• Critique Schwarz Ragnarök T.2 par

    Au départ, il y avait un sacrifice , un sacrifice humain bien entendu, un sacrifice qui a pour but d'empêcher le Mal avec un grand M de se répandre sur la surface du royaume tout en déboulonnant au passage les têtes de centaines de milliers de personnages...

    Nous sommes au tome 2 de Schwarz Ragnarok et cette fois-ci, le miracle tant attendu par des milliers de personnes n'a pas eu lieu. C'est l'heure de la décapitation de masse ! 

    Le premier tome de Schwarz Ragnarok était loin d'être convaincant. J'avais personnellement trouvé le début de cette mini-série brouillon, bruyant et grossier. Une sorte d'ersatz de Berserk (sans vouloir faire de comparaison outrageante) qui aurait tenter de calquer sur l'œuvre de Keitaro Miura un semblant de pessimisme et de violence cruelle. Et bien, ce second opus m'a plutôt surpris car, même si il élimine pas totalement les défauts du premier volume, on finit par adhérer à l'univers.

    Dans ce second volume, le sacrifice n'a donc pas eu lieu. Gram décide de sauver in extremis sa soeur Thrasilla ce qui provoque inévitablement l'éveil de la Bête. Le mangaka Yuki Imada prend un malin plaisir à peindre le massacre qui s'en suit et il faut bien reconnaître que l'auteur  fait preuve d'une certaine inventivité dans ces scènes assez cruelles. Une case illustre cet exemple avec toute une vision sur des corps décapités en un seul coup dans un gradin. C'est effrayant mais c'est aussi fascinant comme si le mangaka choisissait de ne pas mettre de barrières.

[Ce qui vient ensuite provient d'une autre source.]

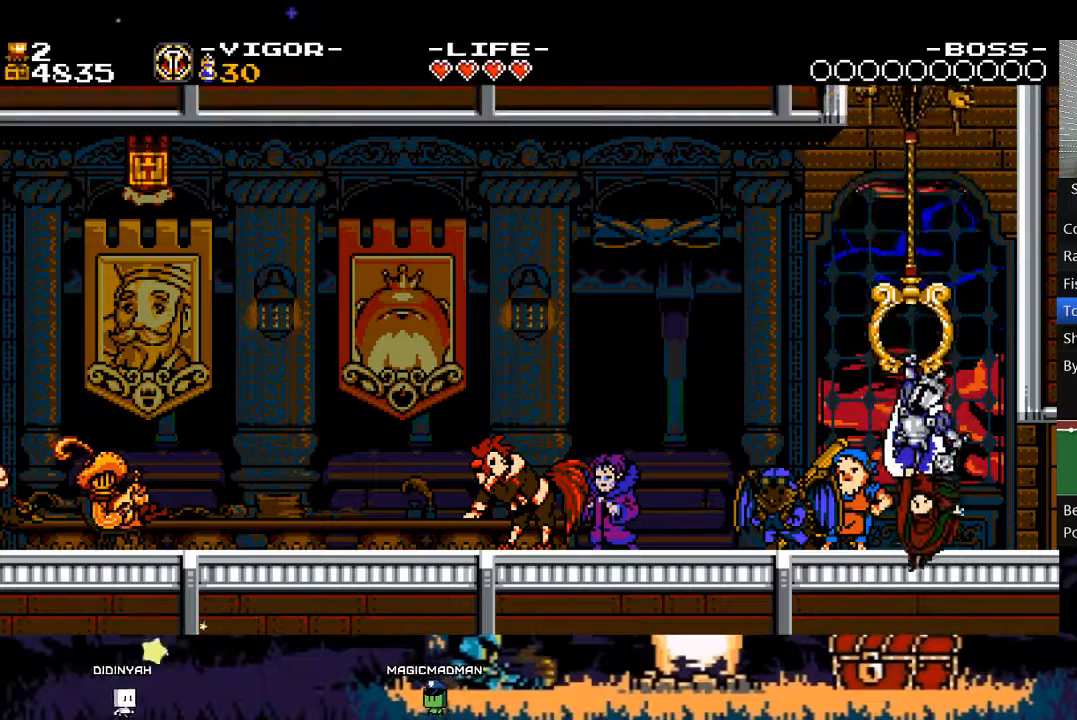
{"buttons": [], "events": []}
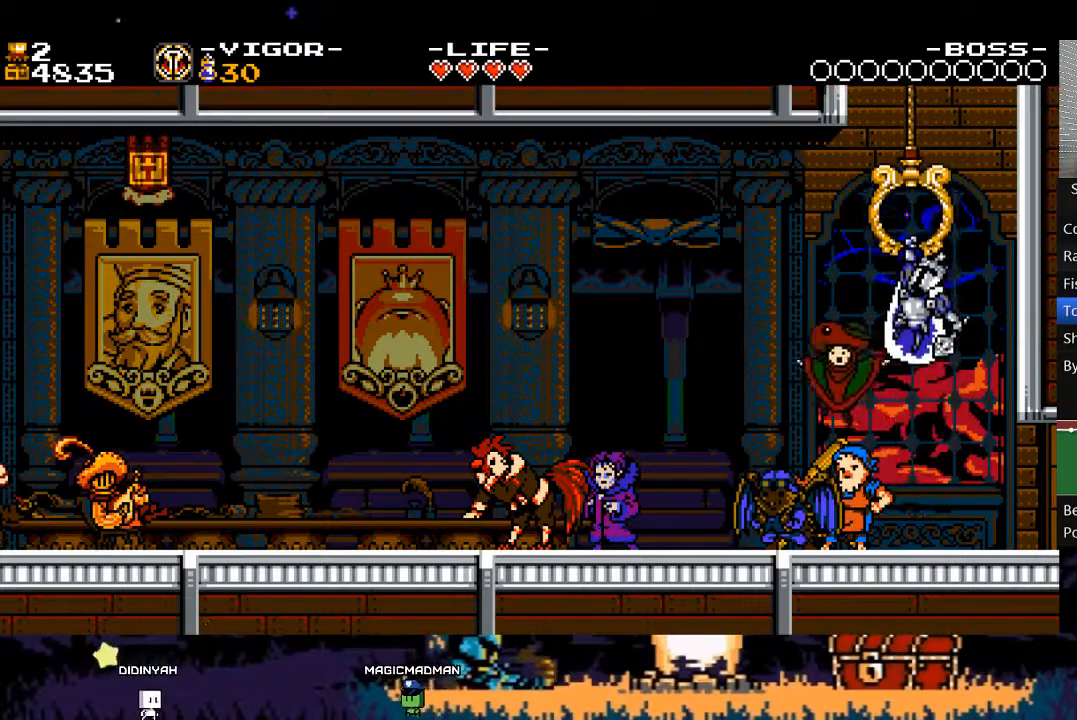
{"buttons": [], "events": []}
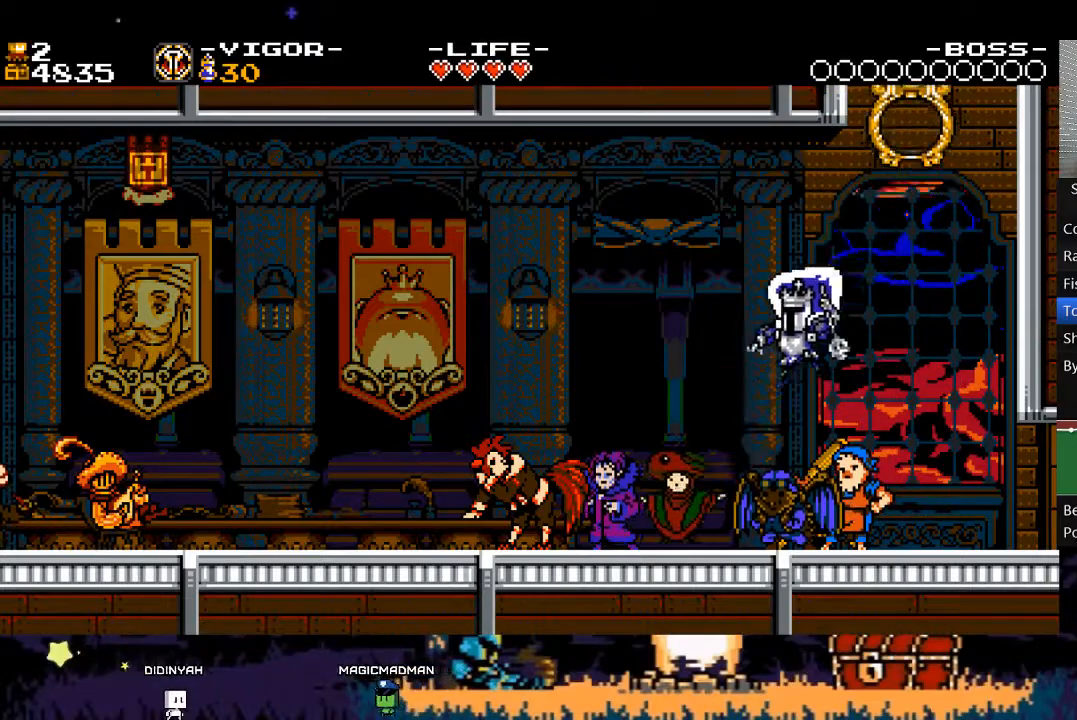
{"buttons": [], "events": [[217, "START", "down"], [283, "START", "up"], [383, "START", "down"], [417, "START", "up"]]}
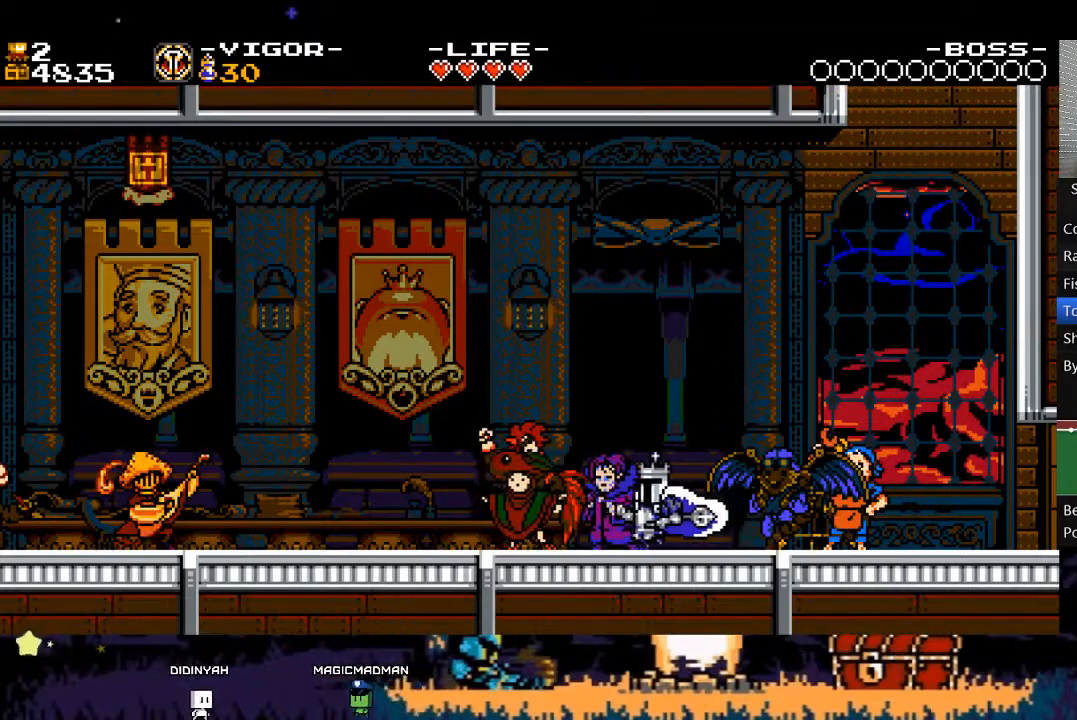
{"buttons": [], "events": []}
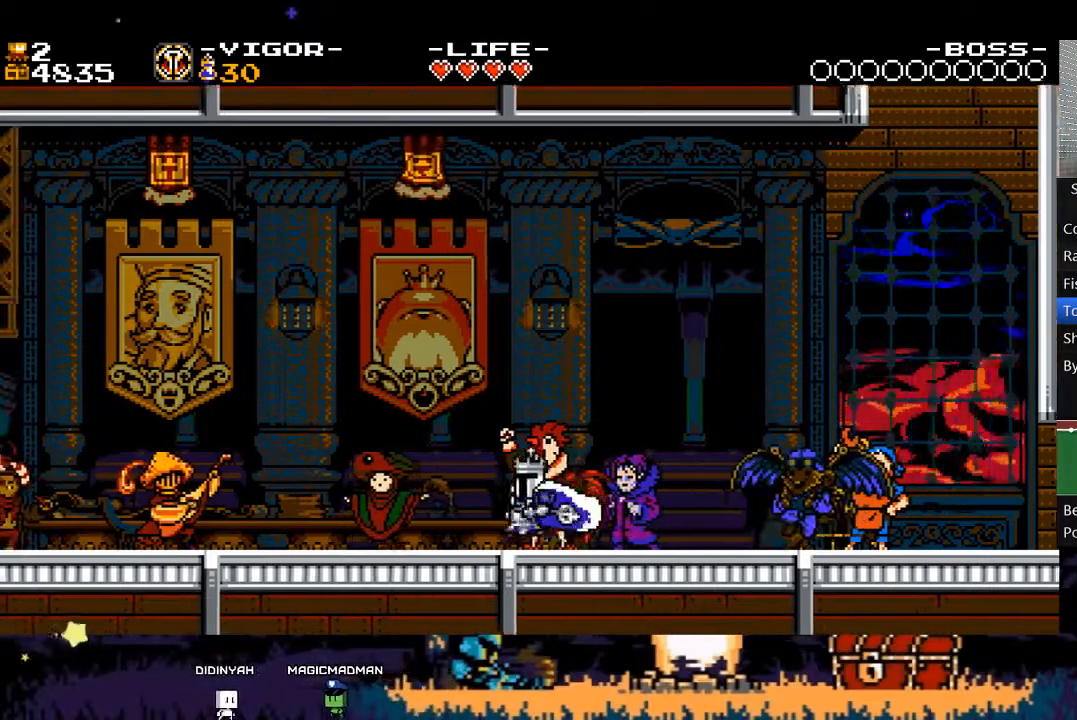
{"buttons": ["START"], "events": [[183, "START", "down"], [250, "START", "up"], [350, "START", "down"], [383, "START", "up"], [483, "START", "down"]]}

    Du coup, ce tome 2 renverse les codes et pose sa véritable intrigue. Nous sommes dans un jeu de survie et dans le même temps nous découvrons aussi les vrais visages des amis et des ennemis. Là où le début de la série affichait un départ un peu grossier et peu inspiré, ce second tome soulève le voile et on sent que l'auteur se fait davantage plaisir. Les scènes de combats sont plus charismatiques, le background est plus étoffé avec vraiment une certaine confusion dans le mal qui rend ce titre parfois assez nihiliste. Ce n'est pas du même niveau que Berserk mais on sent que le manga s'inspire aussi de cet univers de dark fantasy cruel et pessimiste. Cela se ressent par le portrait des antagonistes. De véritables monstres assoiffés de pouvoir et rendus monstrueux par leurs ambitions. Ce qui relève le niveau de cette courte série ( 4 tomes ) dans ce second opus, c'est le fait qu'on finisse par accepter le côté démesuré du manga, sa violence excessive, le dessin peu soigné mais ultra-expressif. Schwarz Ragnarok est un manga qui nous hurle tellement à  l'oreille son désir d'exister qu'au final on ne peut que jeter un coup d'œil sur cet apocalypse parfois grossière , parfois spectaculaire. La confrontation totalement WTF avec l'un des sénateurs représente plutôt un bon moment épique et presque biblique comme si notre héros venait à affronter toute une arche de Noé. 

    Malheureusement, même si le niveau est plus relevé , il faut aussi reconnaître que Schwarz Ragnarok conserve ses tares. Son dessin est confus et manque de soin. C'est un style très bourrin dénué de finesse. Yuki Imada préfère imposer un dessin bruyant quitte à sombrer dans l'exagération et la disproportion. De même, malgré leurs choix et leurs revirements, les personnages principaux demeurent peu travaillés. On a du mal à s'attacher à eux. Gram n'est qu'une armoire à glace qui veut protéger sa pulpeuse et fragile petite sœur. Même les nouveaux personnages peinent à se démarquer. Seul l'intrigue prend un tournant décisif dans ce second volet.